There are now versions of both lmmen::cv.glmmLasso and cv.glmmLasso::cv.glmmLasso that work with multiple random effects, but they aren’t merged into the original GitHub repositories yet. 

It seems that lmmen::cv.glmmLasso finds the best penalty parameter lambda using BIC, whereas cv.glmmLasso::cv.glmmLasso will do K-fold cross validation to find lambda. Both are described in Appendix A of Groll and Tutz 2014.

cheers,
Mollie
 

> On 12 Dec 2022, at 13.31, Mollie Brooks <mollieebrooks using gmail.com> wrote:
> 
> I found that Ben Bolker is already working on this problem https://github.com/yonicd/lmmen/compare/master...bbolker:lmmen:master <https://github.com/yonicd/lmmen/compare/master...bbolker:lmmen:master>
> 
> I’ll follow up there. 
> 
> The lesson I’m learning with glmmLasso is to always check forks on GitHub to see if someone already started working on the problem. Thanks Ben!
> 
> Cheers,
> Mollie
> 
> 
>> On 12 Dec 2022, at 13.09, Mollie Brooks <mollieebrooks using gmail.com <mailto:mollieebrooks using gmail.com>> wrote:
>> 
>> Following up with a reproducible example…
>> Both of the models below can be fit in glmmLasso, but only the one with a single RE (lm1) can be cross-validated with lmmen.
>> 
>> library(glmmLasso)
>> data("soccer")
>> library(lmmen)
>> 
>> soccer[,c(4,5,9:16)]<-scale(soccer[,c(4,5,9:16)],center=TRUE,scale=TRUE)
>> soccer<-data.frame(soccer)
>> 
>> lm1 <- glmmLasso(points ~ transfer.spendings + ave.unfair.score 
>>                  + ball.possession + tackles 
>>                  + ave.attend + sold.out, rnd = list(team=~1), 
>>                  lambda=50, data = soccer)
>> 
>> summary(lm1)
>> 
>> lm2 <- glmmLasso(points ~ transfer.spendings + ave.unfair.score 
>>                  + ball.possession + tackles 
>>                  + ave.attend + sold.out, rnd = list(team=~1, pos=~1), 
>>                  lambda=50, data = soccer)
>> 
>> summary(lm2)
>> 
>> 
>> cv.lm1 <- cv.glmmLasso(form.fixed= points ~ transfer.spendings + ave.unfair.score 
>>                     + ball.possession + tackles 
>>                     + ave.attend + sold.out, 
>>                     form.rnd = list(team=~1), 
>>                     lambda=seq(5,250, by=5), dat = soccer)
>> 
>> cv.lm2 <- cv.glmmLasso(form.fixed= points ~ transfer.spendings + ave.unfair.score 
>>                     + ball.possession + tackles 
>>                     + ave.attend + sold.out, 
>>                     form.rnd = list(team=~1, pos=~1), 
>>                     lambda=seq(5,250, by=5), dat = soccer)
>> 
>> This is the error (below).

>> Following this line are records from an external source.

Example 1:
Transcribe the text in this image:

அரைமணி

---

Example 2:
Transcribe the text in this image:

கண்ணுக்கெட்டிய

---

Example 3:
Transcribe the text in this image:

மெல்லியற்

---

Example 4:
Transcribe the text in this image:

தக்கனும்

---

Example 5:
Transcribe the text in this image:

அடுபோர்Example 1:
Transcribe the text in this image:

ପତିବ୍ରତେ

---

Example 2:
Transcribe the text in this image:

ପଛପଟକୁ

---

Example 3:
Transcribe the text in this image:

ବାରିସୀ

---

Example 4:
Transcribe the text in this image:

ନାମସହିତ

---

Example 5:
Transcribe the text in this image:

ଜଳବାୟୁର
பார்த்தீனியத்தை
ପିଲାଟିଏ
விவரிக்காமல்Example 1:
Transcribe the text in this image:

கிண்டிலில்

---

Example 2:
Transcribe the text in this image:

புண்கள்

I was getting a similar error with cv.glmmLasso:: cv.glmmLasso until I made the change described in the pull request from my earlier email. For that package, it was to be due to assuming that q_start was a scalar (as in the case of a single RE).
>> 
>> > cv.lm2=cv.glmmLasso(form.fixed= points ~ transfer.spendings + ave.unfair.score 
>> +                     + ball.possession + tackles 
>> +                     + ave.attend + sold.out, 
>> +                     form.rnd = list(team=~1, pos=~1), 
>> +                     lambda=seq(5,250, by=5), dat = soccer)

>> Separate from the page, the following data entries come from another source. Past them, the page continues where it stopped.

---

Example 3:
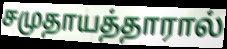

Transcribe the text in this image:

சமுதாயத்தாரால்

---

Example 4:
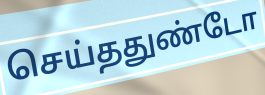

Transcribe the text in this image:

செய்ததுண்டோ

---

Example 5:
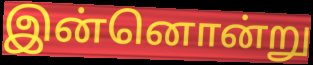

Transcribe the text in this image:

இன்னொன்று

>> Error in diag(diag(q_start), sum(s)) : 
>>   'nrow' or 'ncol' cannot be specified when 'x' is a matrix
>> In addition: There were 50 or more warnings (use warnings() to see the first 50)
>> > traceback()
>> 8: stop("'nrow' or 'ncol' cannot be specified when 'x' is a matrix")
>> 7: diag(diag(q_start), sum(s))
>> 6: est.glmmLasso.RE(fix = fix, rnd = rnd, data = data, lambda = lambda, 
>>        family = family, final.re = final.re, switch.NR = switch.NR, 
>>        control = control)
>> 5: est.glmmLasso(fix, rnd, data = data, lambda = lambda, family = family, 
>>        switch.NR = switch.NR, final.re = final.re, control = control)
>> 4: glmmLasso::glmmLasso(fix = as.formula(form.fixed), rnd = form.rnd, 
>>        data = dat, lambda = lambda[opt], switch.NR = FALSE, final.re = TRUE, 
>>        control = list(start = Delta.start[opt, ], q_start = Q.start.base))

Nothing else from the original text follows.